Is US inflation licked? It depends on pickup at home - and abroad
Many aspects of the current US economic expansion are a puzzlement. None perhaps more than questioning how long today's relative price stability will continue. Moreover, the questions come from both sides. Will the credit demands of an aging recovery and a still huge federal deficit combine to bring back inflation? Or will worldwide recovery be relatively weak, bringing on an era of deflation?
During July the consumer price index rose by 0.3 percent, slightly more than the 0.2 percent increase of June. We're getting accustomed to hearing these picayune figures. As recently as 1980, the inflation rate for the year was 12.4 percent.
In the year since last July, prices have risen about 4 percent. They are currently rising at 3.5 percent yearly rate, in spite of the hefty business expansion under way for a year and a half. If the perception grows that inflation has really been licked, the bond market would have a field day. Yields well above 12 percent are far higher than the return an investor traditionally requires from such a safe investment. Yet the fact that yields are at that level indicates there are a lot of folks out there who are still unconvinced about inflation.
One factor keeping the US inflation rate low has been the overvalued dollar. This has had an effect in at least two ways. First, relatively cheap imported goods have been strong competition for domestically produced goods and have acted as a brake on domestic price increases. This is at least suggested in a breakdown of the July numbers. The consumer price index for services, which by their nature are domestically provided, rose 0.7 percent. The price of commodities was unchanged. By the time a business expansion is as mature as this one, the cost of goods in the CPI might be expected to be rising.

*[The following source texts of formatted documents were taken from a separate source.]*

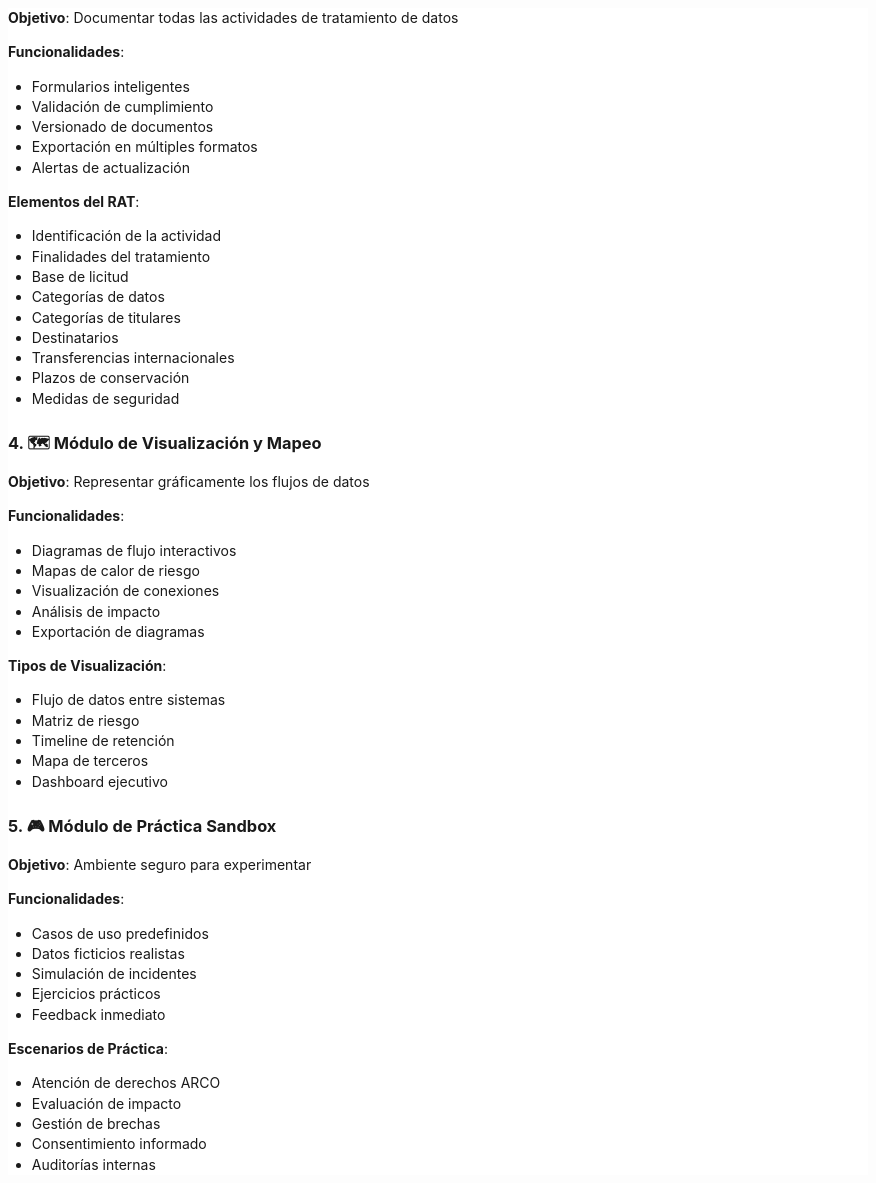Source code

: **Objetivo**: Documentar todas las actividades de tratamiento de datos

**Funcionalidades**:
- Formularios inteligentes
- Validación de cumplimiento
- Versionado de documentos
- Exportación en múltiples formatos
- Alertas de actualización

**Elementos del RAT**:
- Identificación de la actividad
- Finalidades del tratamiento
- Base de licitud
- Categorías de datos
- Categorías de titulares
- Destinatarios
- Transferencias internacionales
- Plazos de conservación
- Medidas de seguridad

### 4. 🗺️ Módulo de Visualización y Mapeo

**Objetivo**: Representar gráficamente los flujos de datos

**Funcionalidades**:
- Diagramas de flujo interactivos
- Mapas de calor de riesgo
- Visualización de conexiones
- Análisis de impacto
- Exportación de diagramas

**Tipos de Visualización**:
- Flujo de datos entre sistemas
- Matriz de riesgo
- Timeline de retención
- Mapa de terceros
- Dashboard ejecutivo

### 5. 🎮 Módulo de Práctica Sandbox

**Objetivo**: Ambiente seguro para experimentar

**Funcionalidades**:
- Casos de uso predefinidos
- Datos ficticios realistas
- Simulación de incidentes
- Ejercicios prácticos
- Feedback inmediato

**Escenarios de Práctica**:
- Atención de derechos ARCO
- Evaluación de impacto
- Gestión de brechas
- Consentimiento informado
- Auditorías internas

At the very least, the pressure from imports seems to be helping.
The second way the high US dollar is helping to keep prices down is less direct. The dollar is held up largely by high interest rates. The flow of investment money into the United States and the pull of high interest here is retarding growth overseas. This, in turn, explains why world-traded commodities such as oil have not been going up in price. The rest of the world is only at the start of its new business cycle.
On the other hand, there are those who see the world going into a period of deflation - of actual price declines. One can point to the weakness of commodity prices over the past year. A further drop in oil prices would intensify this line of thinking.
J. Paul Horne, who surveys European economies for Smith Barney, Harris Upham out of Paris, addresses this concern over worldwide deflation in a report. He notes that one reason some fear a deflationary cycle is concern in Europe that the US economy will ''slow sharply'' sometime in 1985. If this doesn't occur, there is less chance of deflation setting in.
Mr. Horne also notes that most major countries, with the notable exception of the US, ''have had restrictive fiscal policies since 1981-82.'' In the threat of deflation, they now have more leeway to ease up in both fiscal and monetary policy. He concludes, ''It appears to us that the outlook is strong enough not to warrant fears of deflation. More likely, we believe, is continued disinflation in Europe and Japan, combined with modest economic growth.''
Because of weaker overseas economies, it seems unlikely that there will soon be an overall demand for world-traded commodities that would bring back inflation. At the moment, it even appears that a stronger Europe in 1985 would counterbalance a US growth rate somewhat slower than 1983 or '84. Nevertheless, it's worth noting that the US inflation rate has been kept down partly by weakness overseas, and that kind of ''help'' is not what one would want to depend on for his own well-being.